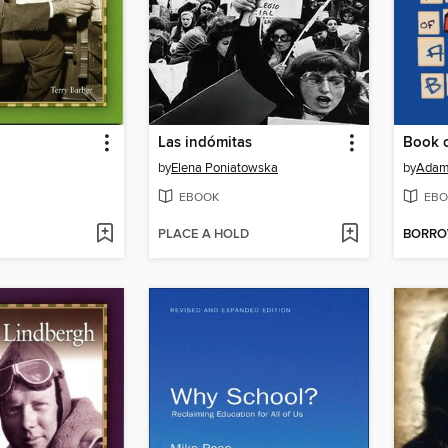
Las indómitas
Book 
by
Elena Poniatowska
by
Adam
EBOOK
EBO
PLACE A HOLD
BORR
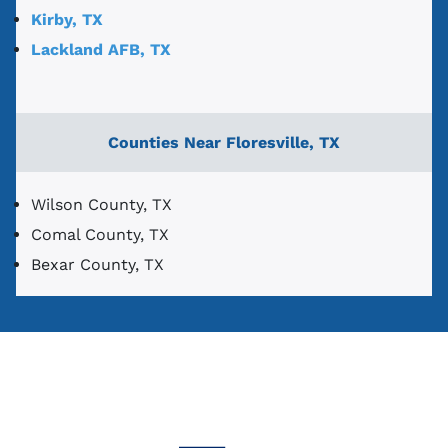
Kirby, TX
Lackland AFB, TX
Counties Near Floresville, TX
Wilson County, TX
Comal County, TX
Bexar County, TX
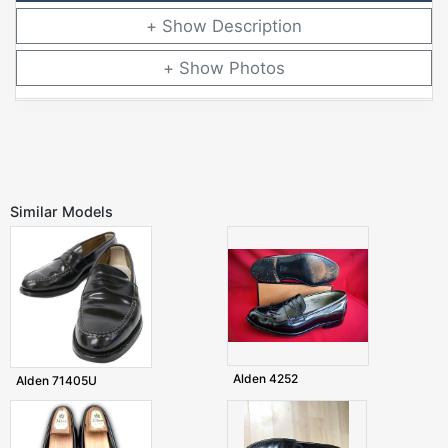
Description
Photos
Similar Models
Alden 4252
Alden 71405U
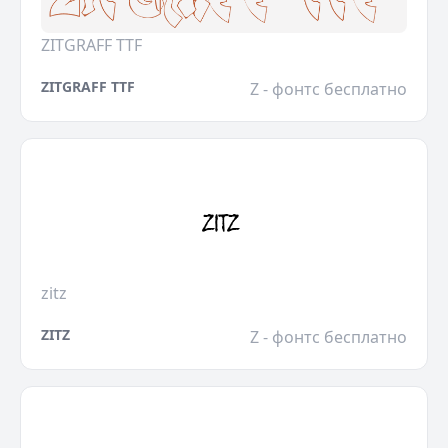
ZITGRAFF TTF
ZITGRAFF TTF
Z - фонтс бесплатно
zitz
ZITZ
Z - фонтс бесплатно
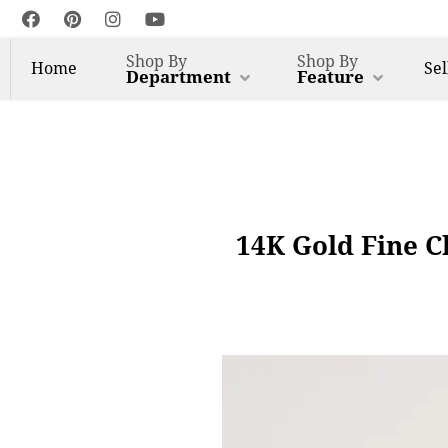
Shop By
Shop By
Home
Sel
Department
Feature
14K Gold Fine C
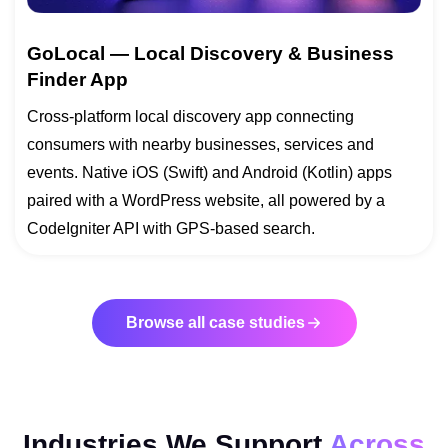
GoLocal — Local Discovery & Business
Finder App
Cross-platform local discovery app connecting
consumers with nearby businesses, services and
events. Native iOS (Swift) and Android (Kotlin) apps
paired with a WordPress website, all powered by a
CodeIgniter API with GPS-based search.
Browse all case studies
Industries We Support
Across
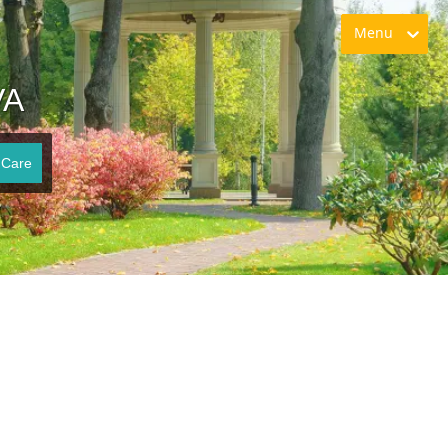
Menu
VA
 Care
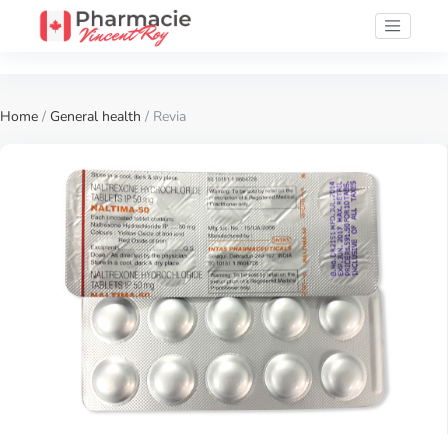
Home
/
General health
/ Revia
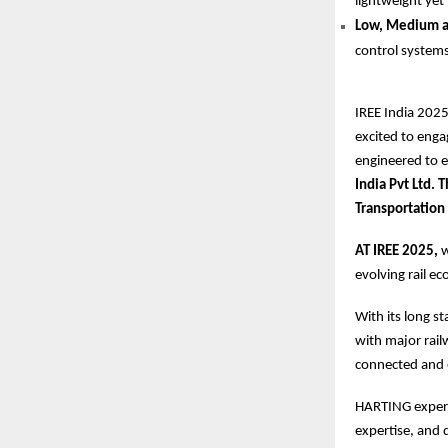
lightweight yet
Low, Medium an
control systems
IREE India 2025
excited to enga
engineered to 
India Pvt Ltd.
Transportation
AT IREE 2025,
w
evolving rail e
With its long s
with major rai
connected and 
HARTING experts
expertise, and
• • • • • • •
Write out the text of every entry above word for word, without the pictures.

RESULT OF THE TASK -
Las indómitas
Book 
by
Elena Poniatowska
by
Adam
EBOOK
EBO
PLACE A HOLD
BORR
Kirby, TX
Lackland AFB, TX
Counties Near Floresville, TX
Wilson County, TX
Comal County, TX
Bexar County, TX
Description
Photos
Similar Models
Alden 4252
Alden 71405U
ZITGRAFF TTF
ZITGRAFF TTF
Z - фонтс бесплатно
zitz
ZITZ
Z - фонтс бесплатно
Shop By
Shop By
Home
Sel
Department
Feature
14K Gold Fine C
GoLocal — Local Discovery & Business
Finder App
Cross-platform local discovery app connecting
consumers with nearby businesses, services and
events. Native iOS (Swift) and Android (Kotlin) apps
paired with a WordPress website, all powered by a
CodeIgniter API with GPS-based search.
Browse all case studies
Industries We Support
Across
Menu
VA
 Care
Home
/
General health
/ Revia
lightweight yet
Low, Medium an
control systems
IREE India 2025
excited to enga
engineered to 
India Pvt Ltd.
Transportation
AT IREE 2025,
w
evolving rail e
With its long s
with major rai
connected and 
HARTING experts
expertise, and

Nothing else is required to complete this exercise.